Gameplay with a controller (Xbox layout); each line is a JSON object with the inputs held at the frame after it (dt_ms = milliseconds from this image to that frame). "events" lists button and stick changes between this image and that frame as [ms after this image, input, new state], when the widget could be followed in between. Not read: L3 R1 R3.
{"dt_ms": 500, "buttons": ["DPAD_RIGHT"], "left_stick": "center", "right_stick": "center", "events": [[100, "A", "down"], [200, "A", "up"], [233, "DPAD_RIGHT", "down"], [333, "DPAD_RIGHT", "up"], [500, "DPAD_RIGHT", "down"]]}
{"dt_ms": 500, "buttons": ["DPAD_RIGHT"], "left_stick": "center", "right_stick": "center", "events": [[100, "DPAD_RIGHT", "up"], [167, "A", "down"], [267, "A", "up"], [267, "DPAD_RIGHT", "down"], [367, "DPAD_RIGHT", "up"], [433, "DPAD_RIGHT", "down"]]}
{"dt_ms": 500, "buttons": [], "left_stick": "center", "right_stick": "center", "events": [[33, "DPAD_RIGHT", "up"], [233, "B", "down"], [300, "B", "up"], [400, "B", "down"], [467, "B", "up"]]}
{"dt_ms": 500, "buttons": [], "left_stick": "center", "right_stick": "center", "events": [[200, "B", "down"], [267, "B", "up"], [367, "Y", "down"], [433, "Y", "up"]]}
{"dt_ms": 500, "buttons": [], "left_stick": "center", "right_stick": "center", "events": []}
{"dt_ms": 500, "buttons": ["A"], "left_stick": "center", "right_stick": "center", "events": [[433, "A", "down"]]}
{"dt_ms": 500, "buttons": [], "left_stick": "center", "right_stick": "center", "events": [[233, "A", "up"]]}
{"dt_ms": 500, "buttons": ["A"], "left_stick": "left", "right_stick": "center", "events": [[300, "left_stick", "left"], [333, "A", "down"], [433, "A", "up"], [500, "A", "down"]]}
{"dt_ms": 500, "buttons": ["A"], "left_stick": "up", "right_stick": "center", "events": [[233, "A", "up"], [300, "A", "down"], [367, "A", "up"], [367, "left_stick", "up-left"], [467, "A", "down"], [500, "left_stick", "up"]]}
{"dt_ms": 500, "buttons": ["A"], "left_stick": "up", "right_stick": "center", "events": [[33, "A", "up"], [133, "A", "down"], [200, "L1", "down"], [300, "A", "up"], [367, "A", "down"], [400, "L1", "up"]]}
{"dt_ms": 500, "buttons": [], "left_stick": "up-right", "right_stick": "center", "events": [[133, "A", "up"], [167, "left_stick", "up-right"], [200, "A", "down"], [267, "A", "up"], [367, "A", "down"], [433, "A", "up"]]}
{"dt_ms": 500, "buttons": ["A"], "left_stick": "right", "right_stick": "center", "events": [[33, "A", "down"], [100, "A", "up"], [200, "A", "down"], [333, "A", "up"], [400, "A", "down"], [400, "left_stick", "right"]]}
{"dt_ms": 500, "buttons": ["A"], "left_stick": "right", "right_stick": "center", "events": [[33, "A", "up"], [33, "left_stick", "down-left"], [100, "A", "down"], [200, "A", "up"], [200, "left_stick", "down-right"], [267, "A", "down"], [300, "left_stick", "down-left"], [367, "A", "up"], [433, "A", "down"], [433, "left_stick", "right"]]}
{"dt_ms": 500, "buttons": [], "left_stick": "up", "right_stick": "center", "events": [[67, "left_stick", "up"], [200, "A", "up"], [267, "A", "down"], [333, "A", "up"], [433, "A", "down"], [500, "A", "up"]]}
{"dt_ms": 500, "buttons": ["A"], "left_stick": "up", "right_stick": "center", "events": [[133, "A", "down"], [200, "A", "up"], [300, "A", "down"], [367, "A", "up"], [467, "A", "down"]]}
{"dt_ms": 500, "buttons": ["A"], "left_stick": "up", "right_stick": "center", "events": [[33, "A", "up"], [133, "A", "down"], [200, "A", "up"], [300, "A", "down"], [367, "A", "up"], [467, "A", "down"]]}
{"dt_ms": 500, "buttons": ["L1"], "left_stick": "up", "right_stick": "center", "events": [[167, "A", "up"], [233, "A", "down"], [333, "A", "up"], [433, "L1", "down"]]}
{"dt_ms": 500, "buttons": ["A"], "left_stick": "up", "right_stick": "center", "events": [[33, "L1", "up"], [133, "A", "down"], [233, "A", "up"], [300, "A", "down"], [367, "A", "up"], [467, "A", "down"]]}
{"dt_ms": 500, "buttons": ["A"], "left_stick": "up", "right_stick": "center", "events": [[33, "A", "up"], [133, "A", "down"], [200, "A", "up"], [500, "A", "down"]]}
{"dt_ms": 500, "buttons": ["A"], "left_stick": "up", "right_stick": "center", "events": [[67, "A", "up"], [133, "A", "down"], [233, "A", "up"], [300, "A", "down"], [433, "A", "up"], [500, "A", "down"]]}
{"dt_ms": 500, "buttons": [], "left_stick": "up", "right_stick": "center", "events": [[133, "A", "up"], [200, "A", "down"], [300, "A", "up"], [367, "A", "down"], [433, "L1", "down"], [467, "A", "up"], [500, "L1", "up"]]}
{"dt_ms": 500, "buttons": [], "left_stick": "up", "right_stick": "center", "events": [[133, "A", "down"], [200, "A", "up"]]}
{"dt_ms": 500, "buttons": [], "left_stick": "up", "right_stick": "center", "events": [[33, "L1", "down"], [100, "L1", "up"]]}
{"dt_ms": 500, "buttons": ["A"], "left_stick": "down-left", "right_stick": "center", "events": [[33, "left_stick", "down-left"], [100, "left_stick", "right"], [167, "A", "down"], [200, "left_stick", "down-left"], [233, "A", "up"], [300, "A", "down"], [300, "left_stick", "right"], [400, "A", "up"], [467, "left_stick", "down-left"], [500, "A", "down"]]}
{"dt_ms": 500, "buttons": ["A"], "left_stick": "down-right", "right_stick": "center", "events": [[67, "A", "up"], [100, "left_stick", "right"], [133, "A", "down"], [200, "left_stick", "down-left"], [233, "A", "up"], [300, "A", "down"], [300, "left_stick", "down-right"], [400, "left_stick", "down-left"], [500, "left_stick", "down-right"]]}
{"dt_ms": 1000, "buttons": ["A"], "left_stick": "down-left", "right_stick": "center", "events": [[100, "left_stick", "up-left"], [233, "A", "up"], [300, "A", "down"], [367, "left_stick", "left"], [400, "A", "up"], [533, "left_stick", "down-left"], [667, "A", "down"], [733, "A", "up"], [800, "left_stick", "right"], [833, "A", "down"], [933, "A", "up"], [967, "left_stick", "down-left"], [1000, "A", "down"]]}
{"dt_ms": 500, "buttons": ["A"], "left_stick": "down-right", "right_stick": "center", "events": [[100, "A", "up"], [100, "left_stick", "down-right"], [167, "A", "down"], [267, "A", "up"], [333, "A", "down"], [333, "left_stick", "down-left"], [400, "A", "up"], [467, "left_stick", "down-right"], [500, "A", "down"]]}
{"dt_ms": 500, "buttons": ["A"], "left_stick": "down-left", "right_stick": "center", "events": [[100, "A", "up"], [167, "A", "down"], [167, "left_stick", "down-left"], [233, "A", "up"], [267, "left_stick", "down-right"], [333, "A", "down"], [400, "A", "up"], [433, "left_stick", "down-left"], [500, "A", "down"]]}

+ + +

_What is being asked_
All of the data above needs to be transcribed verbatim.

_Output of the task_
Gameplay with a controller (Xbox layout); each line is a JSON object with the inputs held at the frame after it (dt_ms = milliseconds from this image to that frame). "events" lists button and stick changes between this image and that frame as [ms after this image, input, new state], when the widget could be followed in between. Not read: L3 R1 R3.
{"dt_ms": 500, "buttons": ["DPAD_RIGHT"], "left_stick": "center", "right_stick": "center", "events": [[100, "A", "down"], [200, "A", "up"], [233, "DPAD_RIGHT", "down"], [333, "DPAD_RIGHT", "up"], [500, "DPAD_RIGHT", "down"]]}
{"dt_ms": 500, "buttons": ["DPAD_RIGHT"], "left_stick": "center", "right_stick": "center", "events": [[100, "DPAD_RIGHT", "up"], [167, "A", "down"], [267, "A", "up"], [267, "DPAD_RIGHT", "down"], [367, "DPAD_RIGHT", "up"], [433, "DPAD_RIGHT", "down"]]}
{"dt_ms": 500, "buttons": [], "left_stick": "center", "right_stick": "center", "events": [[33, "DPAD_RIGHT", "up"], [233, "B", "down"], [300, "B", "up"], [400, "B", "down"], [467, "B", "up"]]}
{"dt_ms": 500, "buttons": [], "left_stick": "center", "right_stick": "center", "events": [[200, "B", "down"], [267, "B", "up"], [367, "Y", "down"], [433, "Y", "up"]]}
{"dt_ms": 500, "buttons": [], "left_stick": "center", "right_stick": "center", "events": []}
{"dt_ms": 500, "buttons": ["A"], "left_stick": "center", "right_stick": "center", "events": [[433, "A", "down"]]}
{"dt_ms": 500, "buttons": [], "left_stick": "center", "right_stick": "center", "events": [[233, "A", "up"]]}
{"dt_ms": 500, "buttons": ["A"], "left_stick": "left", "right_stick": "center", "events": [[300, "left_stick", "left"], [333, "A", "down"], [433, "A", "up"], [500, "A", "down"]]}
{"dt_ms": 500, "buttons": ["A"], "left_stick": "up", "right_stick": "center", "events": [[233, "A", "up"], [300, "A", "down"], [367, "A", "up"], [367, "left_stick", "up-left"], [467, "A", "down"], [500, "left_stick", "up"]]}
{"dt_ms": 500, "buttons": ["A"], "left_stick": "up", "right_stick": "center", "events": [[33, "A", "up"], [133, "A", "down"], [200, "L1", "down"], [300, "A", "up"], [367, "A", "down"], [400, "L1", "up"]]}
{"dt_ms": 500, "buttons": [], "left_stick": "up-right", "right_stick": "center", "events": [[133, "A", "up"], [167, "left_stick", "up-right"], [200, "A", "down"], [267, "A", "up"], [367, "A", "down"], [433, "A", "up"]]}
{"dt_ms": 500, "buttons": ["A"], "left_stick": "right", "right_stick": "center", "events": [[33, "A", "down"], [100, "A", "up"], [200, "A", "down"], [333, "A", "up"], [400, "A", "down"], [400, "left_stick", "right"]]}
{"dt_ms": 500, "buttons": ["A"], "left_stick": "right", "right_stick": "center", "events": [[33, "A", "up"], [33, "left_stick", "down-left"], [100, "A", "down"], [200, "A", "up"], [200, "left_stick", "down-right"], [267, "A", "down"], [300, "left_stick", "down-left"], [367, "A", "up"], [433, "A", "down"], [433, "left_stick", "right"]]}
{"dt_ms": 500, "buttons": [], "left_stick": "up", "right_stick": "center", "events": [[67, "left_stick", "up"], [200, "A", "up"], [267, "A", "down"], [333, "A", "up"], [433, "A", "down"], [500, "A", "up"]]}
{"dt_ms": 500, "buttons": ["A"], "left_stick": "up", "right_stick": "center", "events": [[133, "A", "down"], [200, "A", "up"], [300, "A", "down"], [367, "A", "up"], [467, "A", "down"]]}
{"dt_ms": 500, "buttons": ["A"], "left_stick": "up", "right_stick": "center", "events": [[33, "A", "up"], [133, "A", "down"], [200, "A", "up"], [300, "A", "down"], [367, "A", "up"], [467, "A", "down"]]}
{"dt_ms": 500, "buttons": ["L1"], "left_stick": "up", "right_stick": "center", "events": [[167, "A", "up"], [233, "A", "down"], [333, "A", "up"], [433, "L1", "down"]]}
{"dt_ms": 500, "buttons": ["A"], "left_stick": "up", "right_stick": "center", "events": [[33, "L1", "up"], [133, "A", "down"], [233, "A", "up"], [300, "A", "down"], [367, "A", "up"], [467, "A", "down"]]}
{"dt_ms": 500, "buttons": ["A"], "left_stick": "up", "right_stick": "center", "events": [[33, "A", "up"], [133, "A", "down"], [200, "A", "up"], [500, "A", "down"]]}
{"dt_ms": 500, "buttons": ["A"], "left_stick": "up", "right_stick": "center", "events": [[67, "A", "up"], [133, "A", "down"], [233, "A", "up"], [300, "A", "down"], [433, "A", "up"], [500, "A", "down"]]}
{"dt_ms": 500, "buttons": [], "left_stick": "up", "right_stick": "center", "events": [[133, "A", "up"], [200, "A", "down"], [300, "A", "up"], [367, "A", "down"], [433, "L1", "down"], [467, "A", "up"], [500, "L1", "up"]]}
{"dt_ms": 500, "buttons": [], "left_stick": "up", "right_stick": "center", "events": [[133, "A", "down"], [200, "A", "up"]]}
{"dt_ms": 500, "buttons": [], "left_stick": "up", "right_stick": "center", "events": [[33, "L1", "down"], [100, "L1", "up"]]}
{"dt_ms": 500, "buttons": ["A"], "left_stick": "down-left", "right_stick": "center", "events": [[33, "left_stick", "down-left"], [100, "left_stick", "right"], [167, "A", "down"], [200, "left_stick", "down-left"], [233, "A", "up"], [300, "A", "down"], [300, "left_stick", "right"], [400, "A", "up"], [467, "left_stick", "down-left"], [500, "A", "down"]]}
{"dt_ms": 500, "buttons": ["A"], "left_stick": "down-right", "right_stick": "center", "events": [[67, "A", "up"], [100, "left_stick", "right"], [133, "A", "down"], [200, "left_stick", "down-left"], [233, "A", "up"], [300, "A", "down"], [300, "left_stick", "down-right"], [400, "left_stick", "down-left"], [500, "left_stick", "down-right"]]}
{"dt_ms": 1000, "buttons": ["A"], "left_stick": "down-left", "right_stick": "center", "events": [[100, "left_stick", "up-left"], [233, "A", "up"], [300, "A", "down"], [367, "left_stick", "left"], [400, "A", "up"], [533, "left_stick", "down-left"], [667, "A", "down"], [733, "A", "up"], [800, "left_stick", "right"], [833, "A", "down"], [933, "A", "up"], [967, "left_stick", "down-left"], [1000, "A", "down"]]}
{"dt_ms": 500, "buttons": ["A"], "left_stick": "down-right", "right_stick": "center", "events": [[100, "A", "up"], [100, "left_stick", "down-right"], [167, "A", "down"], [267, "A", "up"], [333, "A", "down"], [333, "left_stick", "down-left"], [400, "A", "up"], [467, "left_stick", "down-right"], [500, "A", "down"]]}
{"dt_ms": 500, "buttons": ["A"], "left_stick": "down-left", "right_stick": "center", "events": [[100, "A", "up"], [167, "A", "down"], [167, "left_stick", "down-left"], [233, "A", "up"], [267, "left_stick", "down-right"], [333, "A", "down"], [400, "A", "up"], [433, "left_stick", "down-left"], [500, "A", "down"]]}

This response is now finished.